Northern Ireland

Alliance rejects Kate Hoey claims it is trying to 'censor unionist and loyalist voices'

TUV leader Jim Allister with Baroness Hoey at Belfast High Court during a legal challenge to the Northern Ireland Protocol. Picture by Hugh Russell
TUV leader Jim Allister with Baroness Hoey at Belfast High Court during a legal challenge to the Northern Ireland Protocol. Picture by Hugh Russell TUV leader Jim Allister with Baroness Hoey at Belfast High Court during a legal challenge to the Northern Ireland Protocol. Picture by Hugh Russell

THE Alliance Party has hit back at claims from former Labour minister Kate Hoey that it is attempting to "censor" unionist and loyalist voices in the media.

Alliance leader Naomi Long criticised the frequency with which people opposed to the Northern Ireland Protocol, which has effectively created a post-Brexit border in the Irish Sea, have made appearances on the broadcaster.

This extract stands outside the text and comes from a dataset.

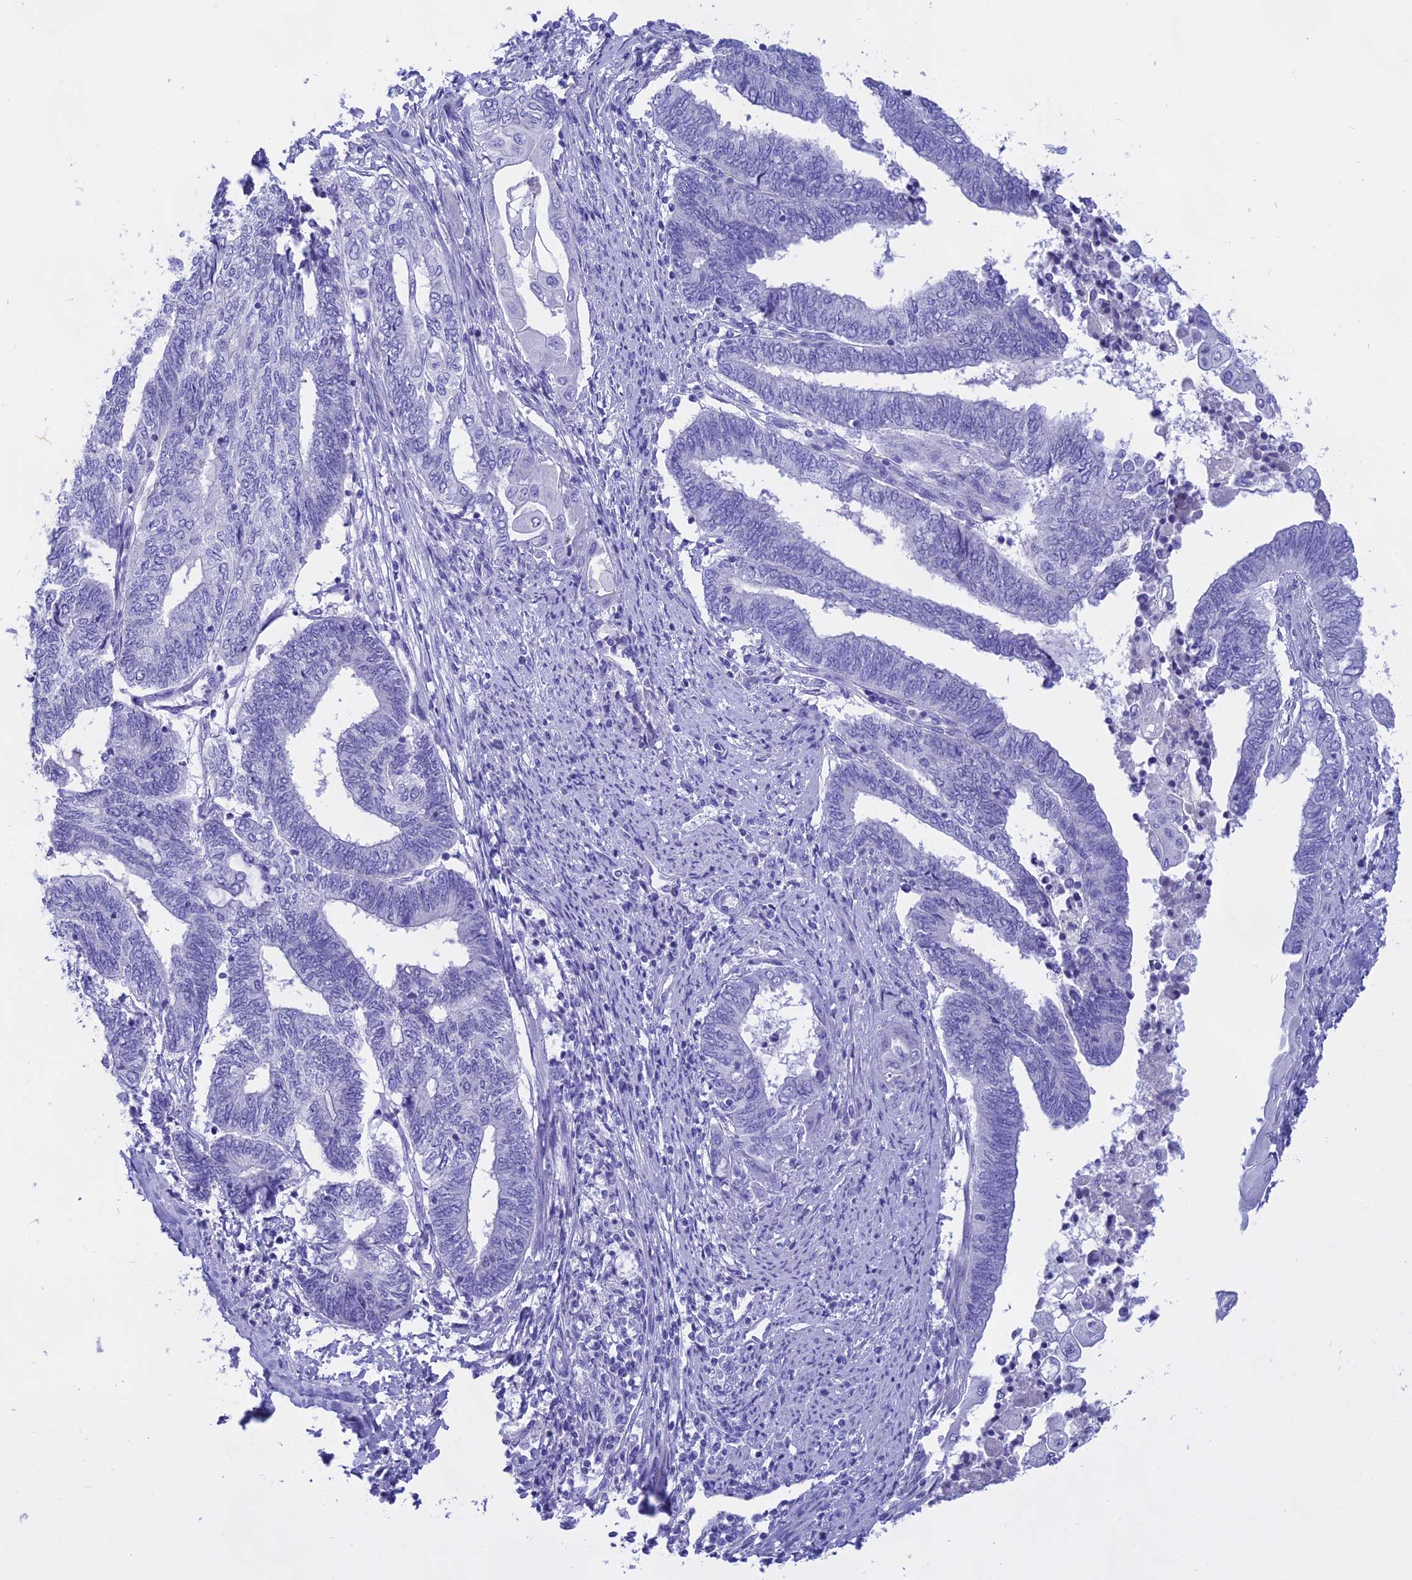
{"staining": {"intensity": "negative", "quantity": "none", "location": "none"}, "tissue": "endometrial cancer", "cell_type": "Tumor cells", "image_type": "cancer", "snomed": [{"axis": "morphology", "description": "Adenocarcinoma, NOS"}, {"axis": "topography", "description": "Uterus"}, {"axis": "topography", "description": "Endometrium"}], "caption": "DAB (3,3'-diaminobenzidine) immunohistochemical staining of human endometrial adenocarcinoma displays no significant staining in tumor cells. (DAB (3,3'-diaminobenzidine) immunohistochemistry (IHC) visualized using brightfield microscopy, high magnification).", "gene": "ISCA1", "patient": {"sex": "female", "age": 70}}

"It's hard to argue they're being ignored when some of their representatives seem to have a constant open mike on the BBC for example on an almost daily basis," she told the BBC earlier this week.

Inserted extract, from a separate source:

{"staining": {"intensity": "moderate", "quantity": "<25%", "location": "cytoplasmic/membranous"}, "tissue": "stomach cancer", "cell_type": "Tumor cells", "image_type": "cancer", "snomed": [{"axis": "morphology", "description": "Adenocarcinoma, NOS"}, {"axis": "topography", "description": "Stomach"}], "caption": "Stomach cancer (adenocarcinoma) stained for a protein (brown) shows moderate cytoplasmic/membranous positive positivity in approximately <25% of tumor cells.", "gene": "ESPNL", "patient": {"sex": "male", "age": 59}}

Her comments came after the SDLP's Matthew O'Toole questioned the "level of prominence consistently given to a small section of hardline voices" on The Nolan Show on Radio Ulster.

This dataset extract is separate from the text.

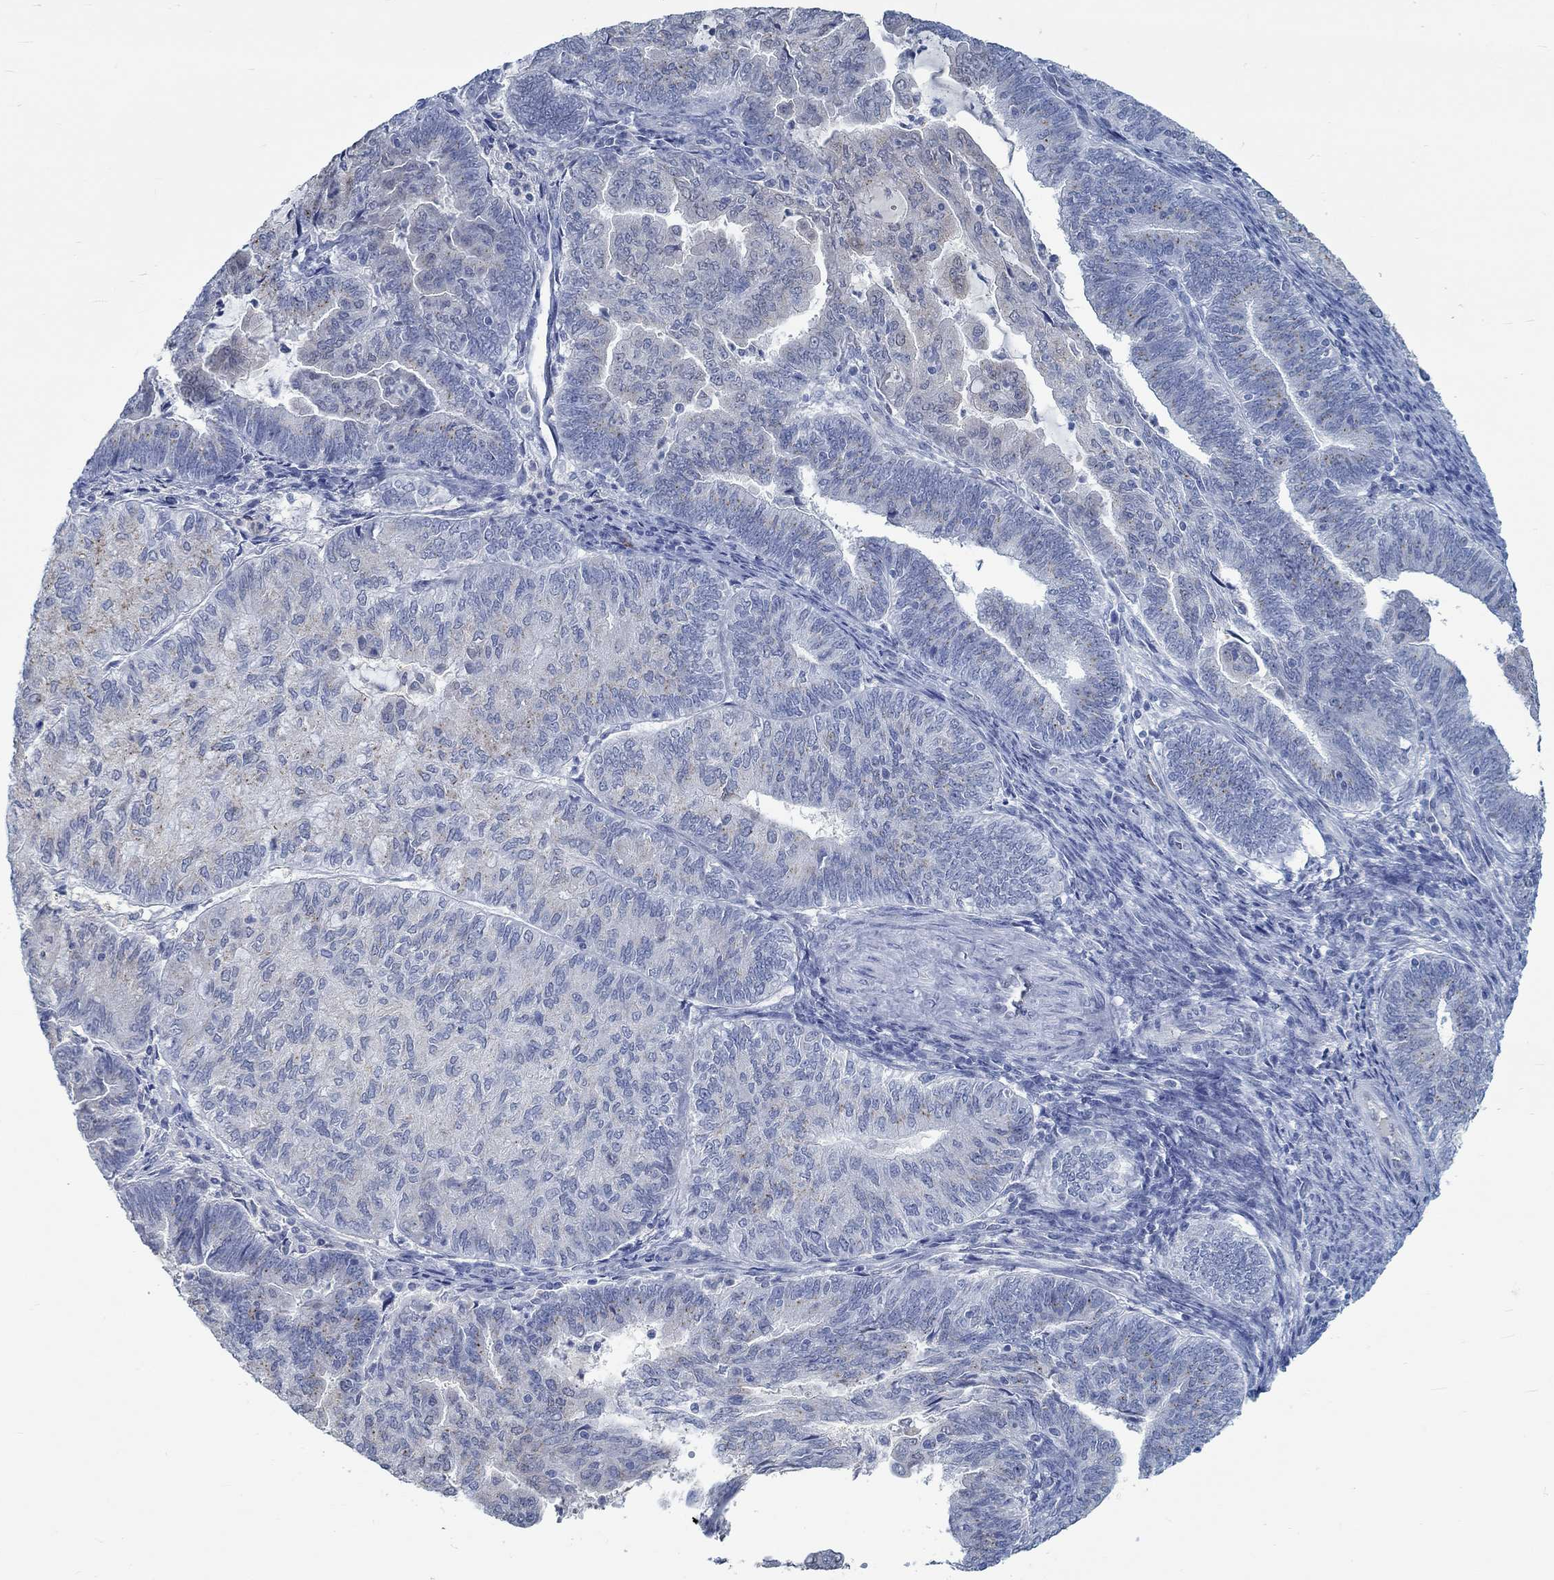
{"staining": {"intensity": "negative", "quantity": "none", "location": "none"}, "tissue": "endometrial cancer", "cell_type": "Tumor cells", "image_type": "cancer", "snomed": [{"axis": "morphology", "description": "Adenocarcinoma, NOS"}, {"axis": "topography", "description": "Endometrium"}], "caption": "A histopathology image of adenocarcinoma (endometrial) stained for a protein reveals no brown staining in tumor cells.", "gene": "TEKT4", "patient": {"sex": "female", "age": 82}}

Former sports minister Baroness Hoey, a cross-party peer, later claimed there is a "concerted political effort in NI- by nationalist parties and Alliance- to bully media like @StephenNolan into censoring unionist and particularly loyalist voices".

"Everyone who believes in free speech should resist these efforts @BBCNewsNI," she tweeted.

However, an Alliance spokesman rejected the peer's claims.

"Alliance has never sought to interfere with press freedom or suppress voices, loyalist or otherwise," he said.

"Indeed, it was some loyalists who tried to suppress Alliance, with death threats, and attacks on our offices and homes of elected representatives.

"What is disgraceful is Kate Hoey and others parroting false allegations without doing any due diligence whatsoever."

Baroness Hoey was strongly criticised earlier this year after she claimed many of the north's professions are "dominated by those of a nationalist persuasion".

She said nationalist "activists" in the fields of law, journalism and public service were using their roles to "exert influence on those in power".